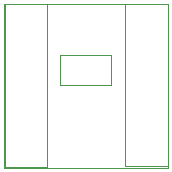
<source format=gbr>
G04 #@! TF.GenerationSoftware,KiCad,Pcbnew,(5.1.5-0-10_14)*
G04 #@! TF.CreationDate,2020-04-28T22:37:27-06:00*
G04 #@! TF.ProjectId,SSOP4-Breakout,53534f50-342d-4427-9265-616b6f75742e,rev?*
G04 #@! TF.SameCoordinates,Original*
G04 #@! TF.FileFunction,Other,User*
%FSLAX46Y46*%
G04 Gerber Fmt 4.6, Leading zero omitted, Abs format (unit mm)*
G04 Created by KiCad (PCBNEW (5.1.5-0-10_14)) date 2020-04-28 22:37:27*
%MOMM*%
%LPD*%
G04 APERTURE LIST*
%ADD10C,0.050000*%
G04 APERTURE END LIST*
D10*
X24892000Y-25908000D02*
X25908000Y-25908000D01*
X25908000Y-12065000D02*
X24892000Y-12065000D01*
X24892000Y-12065000D02*
X12065000Y-12065000D01*
X25908000Y-25908000D02*
X25908000Y-12065000D01*
X12065000Y-25908000D02*
X24892000Y-25908000D01*
X12065000Y-12065000D02*
X12065000Y-25908000D01*
X16743000Y-16353000D02*
X21103000Y-16353000D01*
X21103000Y-16353000D02*
X21103000Y-18953000D01*
X21103000Y-18953000D02*
X16743000Y-18953000D01*
X16743000Y-18953000D02*
X16743000Y-16353000D01*
X22279200Y-25803000D02*
X25879200Y-25803000D01*
X22279200Y-12053000D02*
X22279200Y-25803000D01*
X25879200Y-12053000D02*
X22279200Y-12053000D01*
X25879200Y-25803000D02*
X25879200Y-12053000D01*
X15690001Y-12090001D02*
X12090001Y-12090001D01*
X15690001Y-25840001D02*
X15690001Y-12090001D01*
X12090001Y-25840001D02*
X15690001Y-25840001D01*
X12090001Y-12090001D02*
X12090001Y-25840001D01*
M02*

</source>
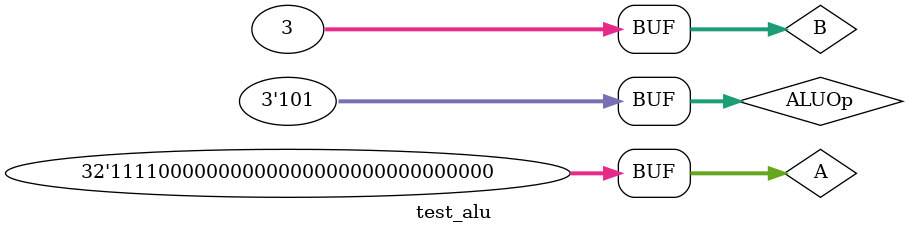
<source format=v>
`timescale 1ns / 1ps


module test_alu;

	// Inputs
	reg [31:0] A;
	reg [31:0] B;
	reg [2:0] ALUOp;

	// Outputs
	wire [31:0] C;

	// Instantiate the Unit Under Test (UUT)
	alu uut (
		.A(A), 
		.B(B), 
		.ALUOp(ALUOp), 
		.C(C)
	);

	initial begin
		// Initialize Inputs
		A = 32'hf0000000;
		B = 3;
		ALUOp = 3'b101;

		// Wait 100 ns for global reset to finish
		#100;
        
		// Add stimulus here

	end
       
endmodule


</source>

##########

ASSIGNED TASK >>
Would it be possible to copy the material exactly, excluding the images?

YOUR RESPONSE >>
<source format=gbr>
G04 #@! TF.GenerationSoftware,KiCad,Pcbnew,(5.1.5-0-10_14)*
G04 #@! TF.CreationDate,2020-04-28T22:37:27-06:00*
G04 #@! TF.ProjectId,SSOP4-Breakout,53534f50-342d-4427-9265-616b6f75742e,rev?*
G04 #@! TF.SameCoordinates,Original*
G04 #@! TF.FileFunction,Other,User*
%FSLAX46Y46*%
G04 Gerber Fmt 4.6, Leading zero omitted, Abs format (unit mm)*
G04 Created by KiCad (PCBNEW (5.1.5-0-10_14)) date 2020-04-28 22:37:27*
%MOMM*%
%LPD*%
G04 APERTURE LIST*
%ADD10C,0.050000*%
G04 APERTURE END LIST*
D10*
X24892000Y-25908000D02*
X25908000Y-25908000D01*
X25908000Y-12065000D02*
X24892000Y-12065000D01*
X24892000Y-12065000D02*
X12065000Y-12065000D01*
X25908000Y-25908000D02*
X25908000Y-12065000D01*
X12065000Y-25908000D02*
X24892000Y-25908000D01*
X12065000Y-12065000D02*
X12065000Y-25908000D01*
X16743000Y-16353000D02*
X21103000Y-16353000D01*
X21103000Y-16353000D02*
X21103000Y-18953000D01*
X21103000Y-18953000D02*
X16743000Y-18953000D01*
X16743000Y-18953000D02*
X16743000Y-16353000D01*
X22279200Y-25803000D02*
X25879200Y-25803000D01*
X22279200Y-12053000D02*
X22279200Y-25803000D01*
X25879200Y-12053000D02*
X22279200Y-12053000D01*
X25879200Y-25803000D02*
X25879200Y-12053000D01*
X15690001Y-12090001D02*
X12090001Y-12090001D01*
X15690001Y-25840001D02*
X15690001Y-12090001D01*
X12090001Y-25840001D02*
X15690001Y-25840001D01*
X12090001Y-12090001D02*
X12090001Y-25840001D01*
M02*

</source>
<source format=v>
`timescale 1ns / 1ps


module test_alu;

	// Inputs
	reg [31:0] A;
	reg [31:0] B;
	reg [2:0] ALUOp;

	// Outputs
	wire [31:0] C;

	// Instantiate the Unit Under Test (UUT)
	alu uut (
		.A(A), 
		.B(B), 
		.ALUOp(ALUOp), 
		.C(C)
	);

	initial begin
		// Initialize Inputs
		A = 32'hf0000000;
		B = 3;
		ALUOp = 3'b101;

		// Wait 100 ns for global reset to finish
		#100;
        
		// Add stimulus here

	end
       
endmodule


</source>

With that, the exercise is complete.